“Shrinking” starts slowly, feeling like it’s going to be just another dour comedy as much about grief as laughs. Stick with it, though, and this Apple TV+ series from the team behind “Ted Lasso” really grows on you, with some very funny writing, appealing characters, and as a nifty bonus, Harrison Ford as an unexpectedly effective sitcom version of a cranky old man.
Jason Segel stars as Jimmy, a therapist wracked with grief and guilt over the death of his wife, which has turned him into a personal train wreck – outsourcing the upbringing of his teenage daughter (Lukita Maxwell) to his neighbor (Christa Miller) – and risks spilling over into his professional life.
“It’s just awful here without her,” he mutters early on, giving a sense of how emotional wounded he is.
Specifically, Jimmy experiences “compassion fatigue,” and begins telling his patients exactly what he thinks, even if that means prodding them to change their lives in a very un-therapist like way – tiptoeing (and occasionally leaping) over ethical boundaries. He even takes in a young veteran with anger issues (Luke Tennie), violating all those rules about maintaining professional distance.
All of this is unsettling to Jimmy’s two colleagues, Gaby (Jessica Williams) and Paul (Ford, wearing a lot hats right now, with two streaming series, including “1923”), the former dealing with a failing marriage, the latter in the early stages of Parkinson’s disease.
Everyone here, in other words, has issues, and Jimmy’s – which is crippling at first – isn’t particularly original, inasmuch as Ricky Gervais explored very similar themes as a widowed guy in the melancholy “After Life.”
What makes “Shrinking” tolerable at first, and quite good as it progresses, is that everyone here is also funny, milking laughs out of amusing situations and sharp dialogue, from an uncomfortable encounter at a soccer game to a planned wedding proposal that doesn’t exactly go as planned.
Created by Segel and the “Lasso” tandem of Bill Lawrence (who is married to Miller) and Brett Goldstein, “Shrinking” also keeps putting together different characters in sweetly unexpected ways, from Paul quietly counseling Jimmy’s daughter to Gaby and Liz starting at odds and gradually finding common ground.
The show thus keeps revealing layers and dimensions to the characters, who seem to be having a ball playing off each other.
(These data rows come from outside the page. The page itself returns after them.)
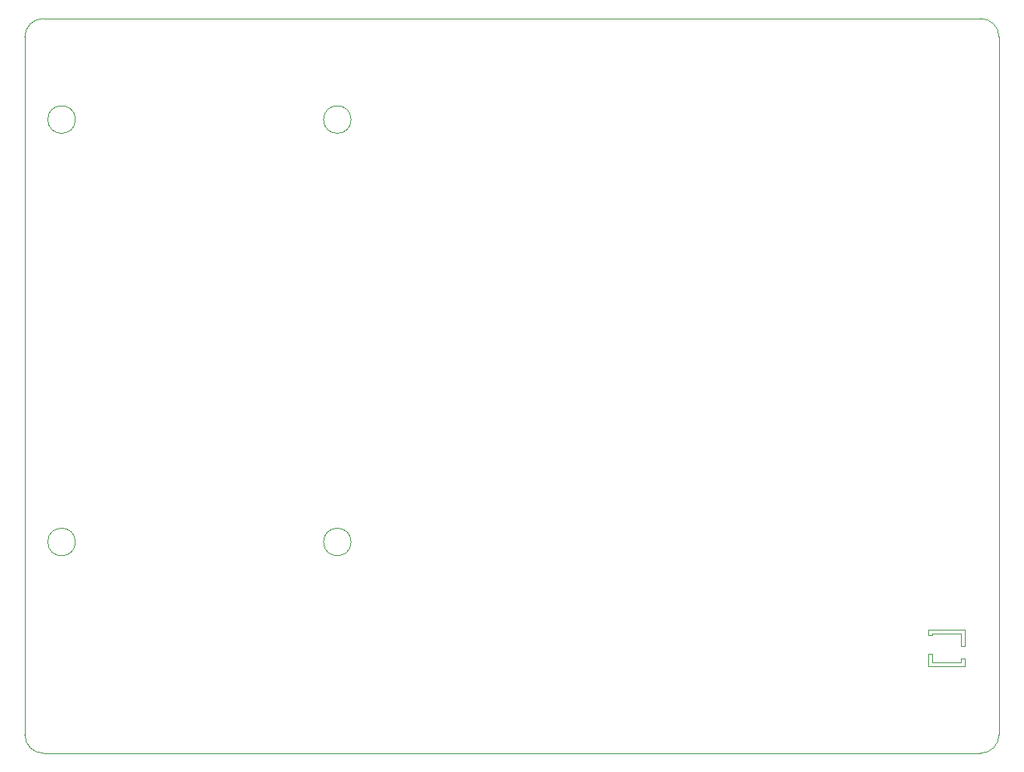
<source format=gbr>
%TF.GenerationSoftware,KiCad,Pcbnew,9.0.6+1*%
%TF.CreationDate,2026-01-19T19:04:29+00:00*%
%TF.ProjectId,Mainboard,4d61696e-626f-4617-9264-2e6b69636164, + (Unreleased)*%
%TF.SameCoordinates,Original*%
%TF.FileFunction,Profile,NP*%
%FSLAX46Y46*%
G04 Gerber Fmt 4.6, Leading zero omitted, Abs format (unit mm)*
G04 Created by KiCad (PCBNEW 9.0.6+1) date 2026-01-19 19:04:29*
%MOMM*%
%LPD*%
G01*
G04 APERTURE LIST*
%TA.AperFunction,Profile*%
%ADD10C,0.100000*%
%TD*%
%TA.AperFunction,Profile*%
%ADD11C,0.050000*%
%TD*%
G04 APERTURE END LIST*
D10*
X165500000Y-129000000D02*
G75*
G02*
X162500000Y-129000000I-1500000J0D01*
G01*
X162500000Y-129000000D02*
G75*
G02*
X165500000Y-129000000I1500000J0D01*
G01*
D11*
X261887500Y-187650000D02*
X262287500Y-187650000D01*
X258687500Y-184950000D02*
X258687500Y-185150000D01*
X262287500Y-184550000D02*
X262287500Y-186350000D01*
D10*
X264000000Y-198000000D02*
X162000000Y-198000000D01*
D11*
X262287500Y-188550000D02*
X258287500Y-188550000D01*
X261887500Y-188150000D02*
X261887500Y-187650000D01*
D10*
X266000000Y-196000000D02*
G75*
G02*
X264000000Y-198000000I-2000000J0D01*
G01*
X195500000Y-129000000D02*
G75*
G02*
X192500000Y-129000000I-1500000J0D01*
G01*
X192500000Y-129000000D02*
G75*
G02*
X195500000Y-129000000I1500000J0D01*
G01*
D11*
X258287500Y-187150000D02*
X258687500Y-187150000D01*
D10*
X165500000Y-175000000D02*
G75*
G02*
X162500000Y-175000000I-1500000J0D01*
G01*
X162500000Y-175000000D02*
G75*
G02*
X165500000Y-175000000I1500000J0D01*
G01*
D11*
X258287500Y-188550000D02*
X258287500Y-187150000D01*
X261887500Y-184950000D02*
X258687500Y-184950000D01*
D10*
X264000000Y-118000000D02*
G75*
G02*
X266000000Y-120000000I0J-2000000D01*
G01*
X160000000Y-196000000D02*
X160000000Y-120000000D01*
X162000000Y-198000000D02*
G75*
G02*
X160000000Y-196000000I0J2000000D01*
G01*
D11*
X258687500Y-188150000D02*
X261887500Y-188150000D01*
X258687500Y-187150000D02*
X258687500Y-188150000D01*
X258287500Y-184550000D02*
X262287500Y-184550000D01*
D10*
X160000000Y-120000000D02*
G75*
G02*
X162000000Y-118000000I2000000J0D01*
G01*
D11*
X262287500Y-186350000D02*
X261887500Y-186350000D01*
X262287500Y-187650000D02*
X262287500Y-188550000D01*
X261887500Y-186350000D02*
X261887500Y-184950000D01*
D10*
X195500000Y-175000000D02*
G75*
G02*
X192500000Y-175000000I-1500000J0D01*
G01*
X192500000Y-175000000D02*
G75*
G02*
X195500000Y-175000000I1500000J0D01*
G01*
X266000000Y-120000000D02*
X266000000Y-196000000D01*
X162000000Y-118000000D02*
X264000000Y-118000000D01*
D11*
X258687500Y-185150000D02*
X258287500Y-185150000D01*
X258287500Y-185150000D02*
X258287500Y-184550000D01*
M02*

</source>
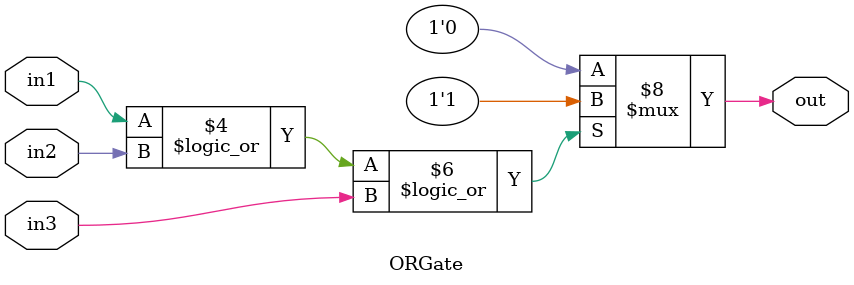
<source format=v>
module ORGate(in1, in2, in3, out);
input in1, in2, in3;

output reg out;

always @(in1 or in2 or in3) begin
	if(in1 == 1 || in2 == 1 || in3 == 1)
		out <= 1;
	else
		out <= 0;
end
endmodule

</source>
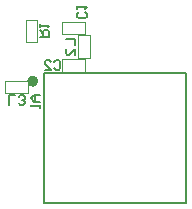
<source format=gbo>
G04*
G04 #@! TF.GenerationSoftware,Altium Limited,Altium Designer,19.1.5 (86)*
G04*
G04 Layer_Color=32896*
%FSAX25Y25*%
%MOIN*%
G70*
G01*
G75*
%ADD10C,0.00787*%
%ADD11C,0.00394*%
%ADD12C,0.00591*%
%ADD40C,0.01968*%
D10*
X0128748Y0124843D02*
Y0168150D01*
X0175992D01*
X0128748Y0124843D02*
X0175992D01*
Y0168150D01*
D11*
X0122449Y0178347D02*
X0126386D01*
X0122449D02*
Y0185827D01*
X0126386D01*
Y0178347D02*
Y0185827D01*
X0134713Y0168563D02*
Y0172697D01*
X0142390D01*
Y0168563D02*
Y0172697D01*
X0134713Y0168563D02*
X0142390D01*
X0134713Y0181043D02*
Y0185177D01*
X0142390D01*
Y0181043D02*
Y0185177D01*
X0134713Y0181043D02*
X0142390D01*
X0139969Y0180630D02*
X0143905D01*
Y0173150D02*
Y0180630D01*
X0139969Y0173150D02*
X0143905D01*
X0139969D02*
Y0180630D01*
X0115638Y0161457D02*
Y0165394D01*
X0123118D01*
Y0161457D02*
Y0165394D01*
X0115638Y0161457D02*
X0123118D01*
D12*
X0127134Y0180236D02*
X0130282D01*
Y0181810D01*
X0129758Y0182335D01*
X0128708D01*
X0128183Y0181810D01*
Y0180236D01*
Y0181286D02*
X0127134Y0182335D01*
Y0183385D02*
Y0184434D01*
Y0183910D01*
X0130282D01*
X0129758Y0183385D01*
X0131925Y0171797D02*
X0132449Y0172322D01*
X0133499D01*
X0134024Y0171797D01*
Y0169698D01*
X0133499Y0169173D01*
X0132449D01*
X0131925Y0169698D01*
X0128776Y0169173D02*
X0130875D01*
X0128776Y0171272D01*
Y0171797D01*
X0129301Y0172322D01*
X0130350D01*
X0130875Y0171797D01*
X0116976Y0157481D02*
Y0160630D01*
X0119075D01*
X0120125Y0158006D02*
X0120650Y0157481D01*
X0121699D01*
X0122224Y0158006D01*
Y0158531D01*
X0121699Y0159056D01*
X0121175D01*
X0121699D01*
X0122224Y0159580D01*
Y0160105D01*
X0121699Y0160630D01*
X0120650D01*
X0120125Y0160105D01*
X0135875Y0179409D02*
X0139024D01*
Y0177310D01*
Y0174162D02*
Y0176261D01*
X0136925Y0174162D01*
X0136400D01*
X0135875Y0174687D01*
Y0175736D01*
X0136400Y0176261D01*
X0142317Y0188477D02*
X0142841Y0187952D01*
Y0186903D01*
X0142317Y0186378D01*
X0140218D01*
X0139693Y0186903D01*
Y0187952D01*
X0140218Y0188477D01*
X0139693Y0189526D02*
Y0190576D01*
Y0190051D01*
X0142841D01*
X0142317Y0189526D01*
X0127252Y0160709D02*
X0125153D01*
X0124103Y0159659D01*
X0125153Y0158610D01*
X0127252D01*
X0125678D01*
Y0160709D01*
X0127252Y0157560D02*
Y0156510D01*
Y0157035D01*
X0124103D01*
X0124628Y0157560D01*
D40*
X0125691Y0165394D02*
G03*
X0125691Y0165394I-0000880J0000000D01*
G01*
M02*

</source>
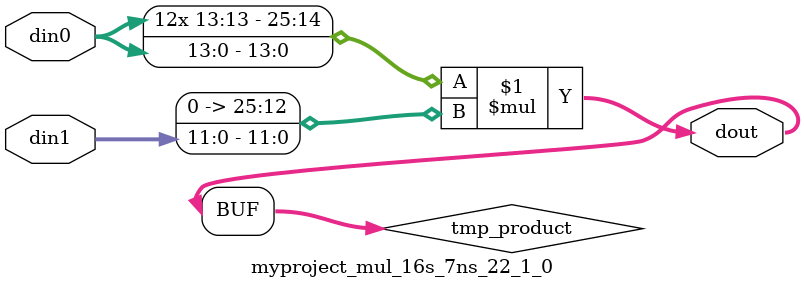
<source format=v>

`timescale 1 ns / 1 ps

  module myproject_mul_16s_7ns_22_1_0(din0, din1, dout);
parameter ID = 1;
parameter NUM_STAGE = 0;
parameter din0_WIDTH = 14;
parameter din1_WIDTH = 12;
parameter dout_WIDTH = 26;

input [din0_WIDTH - 1 : 0] din0; 
input [din1_WIDTH - 1 : 0] din1; 
output [dout_WIDTH - 1 : 0] dout;

wire signed [dout_WIDTH - 1 : 0] tmp_product;












assign tmp_product = $signed(din0) * $signed({1'b0, din1});









assign dout = tmp_product;







endmodule

</source>
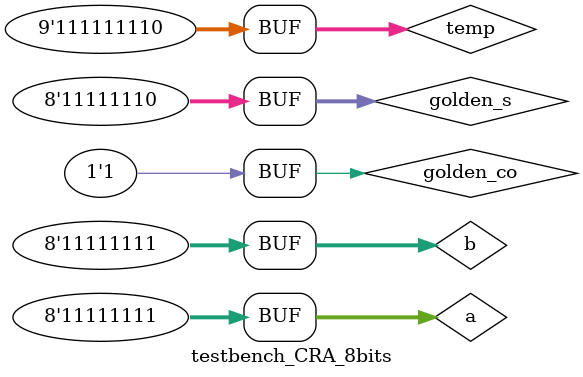
<source format=v>
`timescale 1ps/1ps
module testbench_CRA_8bits();
    reg [7:0] a, b;
    wire [7:0] s;
    wire co;

    CRA_8bits duv (
        .a(a),
        .b(b),
        .s(s),
        .co(co)
    );

    // Generate full test input
    initial begin
        for (a = 0; a < 255; a = a + 1) begin
            for (b = 0; b < 255; b = b + 1) begin
                #1;
                if (b==254) begin
                    b = 255;
                    #1;
                    b = 254;
                end 
            end

            if (a == 254) begin
                a = 255;
                for (b = 0; b < 255; b = b + 1) begin
                    #1;
                    if (b==254) begin
                        b = 255;
                        #1;
                        b = 254;
                    end 
                end
                a = 254;
            end          
        end
    end

    // Generate golden output
    wire [7:0] golden_s;
    wire [8:0] temp;
    wire golden_co;
    assign golden_s = a + b;
    assign temp = a + b;
    assign golden_co = temp[8];

    //Compare and warn if different
    initial begin
        if ((golden_s != s) | (golden_co != co)) begin
           $monitor("[%0t] Error: a = %b, b = %b, golden_s = %b, golden_co = %b, s = %b, co = %b",
                $time, a, b, golden_s, golden_co, s, co); 
        end
        else begin
            $monitor("[%0t] Pass: a = %b, b = %b, golden_s = s = %b, golden_co = co = %b",
                $time, a, b, s, co);
        end
    end

endmodule
</source>
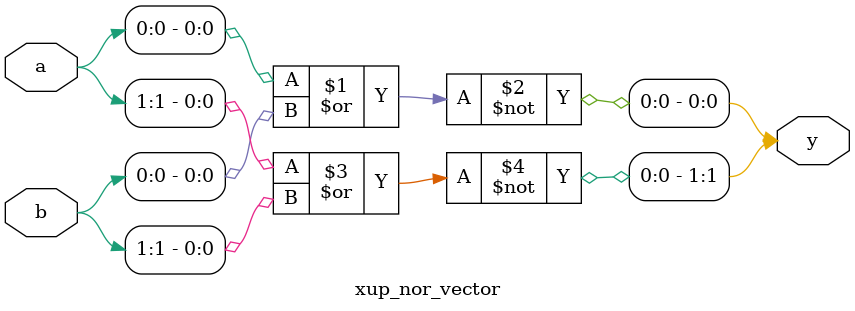
<source format=v>
`timescale 1ns / 1ps
module xup_nor_vector #(parameter SIZE=2, DELAY=3)(
    input wire [SIZE-1:0] a,
    input wire [SIZE-1:0] b,
    output wire [SIZE-1:0] y
    );

   genvar i;
    generate
       for (i=0; i < SIZE; i=i+1) 
       begin: nor_i
          nor #DELAY(y[i], a[i], b[i]);
       end
    endgenerate

endmodule
</source>
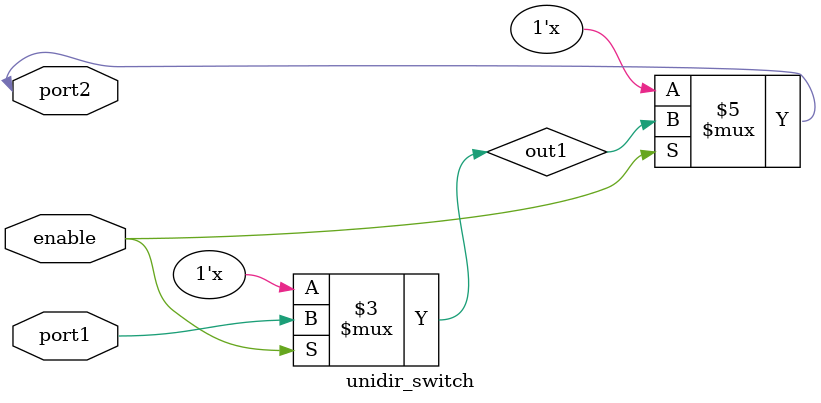
<source format=v>
module unidir_switch(port1,port2,enable);
inout  port1,port2;
//input  dir;
input enable; //two bit vector whose bit 0 gives you direction of data flow
						//if enable_dir[0]==1  data flows from port1 to port2
						//if enable_dir[0]==0  data flows from port2 to port1
						// if enable_dir[1]==1  switch is turned on else if  enable_dir[1]==1  switch is turned off
reg out1;

always@(*) 
begin
 
 out1=(enable==1'b1 )? port1:1'bz;  //register holds value from either from wire 1 or wire 2 depending on data-flow direction
 end

assign port2= (enable==1'b1 )?  out1: 1'bz;  //port2 gets value from port1 
//assign port1=(enable_dir[1]==1'b1 )? ((enable_dir[0]==1'b0)? out1: 1'bz): 1'bz;  //port1 gets value from port2
endmodule

</source>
That’s perhaps especially true of Ford, who real vulnerability beneath the gruff exterior, acting as a de facto father to Jimmy while grappling with greater fragility thanks to his condition.
In a way, the series has a good deal in common with “Ted Lasso,” in the sense that it succeeds not because of its premise – which sounds completely ordinary and familiar – but in spite of it. “Shrinking” isn’t a big idea, but with a big heart and genuine laughs, it, too, achieves its goal.
“Shrinking” premieres January 27 on Apple TV+. (Disclosure: Lowry’s wife works for a unit of Apple.)